Card Payment Rates Stymie Lending: Interactive Graphic

It’s hard for credit card issuers to expand lending when customers keep a lid on their bills the way they are these days.

The percentage of outstanding principal balances that Citigroup (NYSE: C) cardholders paid off jumped 71 basis points from the previous month to 21.7% in August. Such trends helped push up payment rates across the industry. (Performance data for the Big Six through reports filed Monday is shown in the graphic below. Interactive controls are described in the captions. Text continues after the graphic.)

At Citi, the average payment rate during the three months through August – a measure that smooths out frequently jagged fluctuations – was also up 36 basis points to 21.2% from the three months through July. Among Citi’s five biggest domestic card competitors, only American Express’ (AXP) payment rate moving average fell in August, with a 53 basis points drop to 30.8%.

Amex’s payment rate reflects its uniquely high-spending, affluent clientele. Aside from a steep dip late last year, industry payment rates have been climbing to new heights. They currently stand at 20-year records, according to data from Moody’s Investors Service.

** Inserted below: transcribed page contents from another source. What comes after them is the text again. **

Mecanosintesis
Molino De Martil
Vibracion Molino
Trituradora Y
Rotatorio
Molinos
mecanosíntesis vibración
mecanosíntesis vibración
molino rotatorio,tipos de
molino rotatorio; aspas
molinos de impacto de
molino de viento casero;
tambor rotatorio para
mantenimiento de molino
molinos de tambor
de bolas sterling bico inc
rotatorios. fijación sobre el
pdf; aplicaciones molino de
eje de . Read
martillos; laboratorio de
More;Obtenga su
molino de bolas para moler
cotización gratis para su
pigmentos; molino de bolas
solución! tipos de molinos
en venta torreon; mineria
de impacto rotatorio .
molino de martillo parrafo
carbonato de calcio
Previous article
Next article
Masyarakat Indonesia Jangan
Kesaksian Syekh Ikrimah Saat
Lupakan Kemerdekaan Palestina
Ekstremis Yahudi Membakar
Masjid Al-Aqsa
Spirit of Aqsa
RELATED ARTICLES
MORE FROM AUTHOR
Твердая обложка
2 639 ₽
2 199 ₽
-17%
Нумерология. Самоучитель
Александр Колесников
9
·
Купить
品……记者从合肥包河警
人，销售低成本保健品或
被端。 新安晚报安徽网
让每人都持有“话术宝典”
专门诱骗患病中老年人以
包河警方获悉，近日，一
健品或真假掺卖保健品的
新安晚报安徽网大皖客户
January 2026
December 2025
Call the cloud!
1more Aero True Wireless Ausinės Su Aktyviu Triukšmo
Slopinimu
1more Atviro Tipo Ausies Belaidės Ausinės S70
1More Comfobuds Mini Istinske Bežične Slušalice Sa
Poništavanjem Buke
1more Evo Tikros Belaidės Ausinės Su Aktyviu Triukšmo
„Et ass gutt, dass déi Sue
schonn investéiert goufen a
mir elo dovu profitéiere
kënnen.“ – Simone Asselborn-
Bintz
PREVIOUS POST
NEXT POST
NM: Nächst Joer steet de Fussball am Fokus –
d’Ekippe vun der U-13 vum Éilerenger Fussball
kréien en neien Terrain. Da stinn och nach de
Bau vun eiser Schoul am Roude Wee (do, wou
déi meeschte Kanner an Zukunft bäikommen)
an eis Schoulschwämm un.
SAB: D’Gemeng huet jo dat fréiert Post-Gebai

The trend reflects the purging of lower credit quality accounts during the recession and its aftermath, and a shift toward customers who generate interchange revenue for issuers by ringing up heavy transaction volumes.

Credit losses have fallen to levels below what issuers expect during a full economic cycle, but loan balances have been moving sideways. At a seasonally adjusted $851 billion in July, revolving debt is about where it was when it pulled out of a sharp contraction in early 2011. Revolving debt fell at a 6.6% annual rate in July, following an annualized drop of 4.4% in June, according to data from the Federal Reserve. (Revolving debt was flat at about $815 billion between May and July before adjusting for seasonal factors.)

Month over month, August chargeoff rates, or the annualized amount of receivables written off as a percentage of outstanding balances, fell at five of the country’s six largest domestic card lenders, in line with the typical seasonal pattern. The percentage of balances overdue by one to two months was roughly flat, bucking the usual seasonal increase.

At Discover (DFS), which is scheduled next week to report results for the fiscal quarter that ended in August, the chargeoff rate fell 3 basis points from July to 2.2% in August. (Data here is for securitized receivables.)

If the recent pace at which early stage delinquencies have been translating into chargeoffs holds, Discover’s loan losses through January should stay on par with credit quality standard-bearer Amex.

Some of the favorable credit numbers are attributable to unsustainably high recoveries of previously charged-off debt, and collections practices have come under increasing scrutiny from regulators and prosecutors.

By and large, however, card performance appears to be stuck in a rut, thanks to high payment rates, low chargeoffs and weak receivables growth.